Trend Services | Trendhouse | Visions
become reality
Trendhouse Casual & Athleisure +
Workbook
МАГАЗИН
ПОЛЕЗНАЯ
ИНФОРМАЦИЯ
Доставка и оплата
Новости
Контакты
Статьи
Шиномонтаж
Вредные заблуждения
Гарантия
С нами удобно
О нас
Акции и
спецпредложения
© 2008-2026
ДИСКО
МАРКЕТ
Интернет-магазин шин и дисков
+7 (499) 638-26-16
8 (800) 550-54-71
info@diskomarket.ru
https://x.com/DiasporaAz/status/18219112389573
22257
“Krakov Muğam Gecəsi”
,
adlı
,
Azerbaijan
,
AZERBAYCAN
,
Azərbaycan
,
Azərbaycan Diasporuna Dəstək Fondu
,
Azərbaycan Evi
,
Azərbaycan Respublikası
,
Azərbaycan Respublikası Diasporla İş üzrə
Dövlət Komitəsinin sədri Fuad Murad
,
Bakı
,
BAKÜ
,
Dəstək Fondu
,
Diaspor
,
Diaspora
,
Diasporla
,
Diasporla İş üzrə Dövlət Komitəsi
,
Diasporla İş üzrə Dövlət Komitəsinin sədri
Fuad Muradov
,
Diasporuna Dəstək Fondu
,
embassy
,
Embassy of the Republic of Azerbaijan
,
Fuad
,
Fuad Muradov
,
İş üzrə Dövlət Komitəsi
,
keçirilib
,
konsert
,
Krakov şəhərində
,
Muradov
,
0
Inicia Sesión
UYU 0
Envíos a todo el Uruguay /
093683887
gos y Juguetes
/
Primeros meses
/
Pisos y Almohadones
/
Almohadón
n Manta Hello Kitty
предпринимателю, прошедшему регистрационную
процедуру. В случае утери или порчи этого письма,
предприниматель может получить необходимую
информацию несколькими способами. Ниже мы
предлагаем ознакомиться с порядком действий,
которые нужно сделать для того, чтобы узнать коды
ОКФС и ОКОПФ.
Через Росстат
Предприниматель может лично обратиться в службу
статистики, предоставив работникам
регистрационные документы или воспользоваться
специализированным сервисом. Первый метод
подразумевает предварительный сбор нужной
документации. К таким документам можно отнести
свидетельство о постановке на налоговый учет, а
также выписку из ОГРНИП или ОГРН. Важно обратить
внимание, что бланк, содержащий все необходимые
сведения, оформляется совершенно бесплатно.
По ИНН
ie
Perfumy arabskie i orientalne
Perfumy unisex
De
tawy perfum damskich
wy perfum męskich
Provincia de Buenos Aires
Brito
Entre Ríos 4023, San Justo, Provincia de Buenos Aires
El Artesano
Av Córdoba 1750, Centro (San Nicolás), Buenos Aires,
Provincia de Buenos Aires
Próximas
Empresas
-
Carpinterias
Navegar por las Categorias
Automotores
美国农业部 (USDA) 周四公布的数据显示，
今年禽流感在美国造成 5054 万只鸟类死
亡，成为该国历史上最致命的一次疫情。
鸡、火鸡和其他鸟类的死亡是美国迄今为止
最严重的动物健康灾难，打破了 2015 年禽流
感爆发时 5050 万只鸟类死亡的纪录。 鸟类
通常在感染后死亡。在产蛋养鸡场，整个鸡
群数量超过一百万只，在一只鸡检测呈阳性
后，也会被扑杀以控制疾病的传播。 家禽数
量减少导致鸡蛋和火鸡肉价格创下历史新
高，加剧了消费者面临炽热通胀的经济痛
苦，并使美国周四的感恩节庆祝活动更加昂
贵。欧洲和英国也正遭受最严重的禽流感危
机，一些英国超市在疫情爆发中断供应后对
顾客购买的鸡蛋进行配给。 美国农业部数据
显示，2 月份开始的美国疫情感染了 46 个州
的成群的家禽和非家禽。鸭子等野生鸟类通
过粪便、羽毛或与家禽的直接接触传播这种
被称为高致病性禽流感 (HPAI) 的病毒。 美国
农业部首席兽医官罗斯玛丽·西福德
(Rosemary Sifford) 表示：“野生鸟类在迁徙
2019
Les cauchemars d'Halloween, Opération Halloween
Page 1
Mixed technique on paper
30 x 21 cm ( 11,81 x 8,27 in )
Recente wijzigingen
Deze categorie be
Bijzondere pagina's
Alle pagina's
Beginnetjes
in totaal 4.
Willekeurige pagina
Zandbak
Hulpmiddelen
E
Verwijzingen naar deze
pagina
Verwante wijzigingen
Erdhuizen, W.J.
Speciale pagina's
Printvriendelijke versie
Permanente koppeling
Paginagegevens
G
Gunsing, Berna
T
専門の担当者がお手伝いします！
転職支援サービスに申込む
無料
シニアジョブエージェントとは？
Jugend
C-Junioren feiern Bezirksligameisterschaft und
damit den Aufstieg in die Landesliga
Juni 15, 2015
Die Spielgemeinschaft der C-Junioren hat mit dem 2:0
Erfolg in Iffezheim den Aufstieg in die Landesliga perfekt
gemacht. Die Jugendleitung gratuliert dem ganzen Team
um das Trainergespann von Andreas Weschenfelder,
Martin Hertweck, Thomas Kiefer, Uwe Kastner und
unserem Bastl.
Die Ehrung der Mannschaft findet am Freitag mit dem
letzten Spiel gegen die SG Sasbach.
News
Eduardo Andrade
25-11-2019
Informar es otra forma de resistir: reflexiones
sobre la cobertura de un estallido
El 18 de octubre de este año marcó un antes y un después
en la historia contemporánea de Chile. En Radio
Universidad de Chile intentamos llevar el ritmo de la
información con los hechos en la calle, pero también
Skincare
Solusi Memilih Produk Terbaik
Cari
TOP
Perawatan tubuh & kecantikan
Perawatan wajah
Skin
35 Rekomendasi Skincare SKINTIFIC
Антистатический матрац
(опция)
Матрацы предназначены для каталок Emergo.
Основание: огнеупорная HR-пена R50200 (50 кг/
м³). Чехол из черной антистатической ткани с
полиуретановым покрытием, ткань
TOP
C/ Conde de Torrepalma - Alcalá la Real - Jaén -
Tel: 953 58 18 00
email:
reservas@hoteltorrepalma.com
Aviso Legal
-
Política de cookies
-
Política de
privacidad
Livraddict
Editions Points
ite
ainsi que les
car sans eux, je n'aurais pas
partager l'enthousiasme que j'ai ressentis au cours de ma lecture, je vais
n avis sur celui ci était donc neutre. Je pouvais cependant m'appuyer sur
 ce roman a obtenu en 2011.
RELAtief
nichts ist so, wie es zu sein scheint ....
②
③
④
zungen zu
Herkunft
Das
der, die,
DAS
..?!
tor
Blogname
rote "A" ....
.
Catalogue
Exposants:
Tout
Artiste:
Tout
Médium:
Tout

What is needed
Report every line of the items above that contains the string "Perawatan", treating uppercase and lowercase as different.

Answer area
Perawatan tubuh & kecantikan
Perawatan wajah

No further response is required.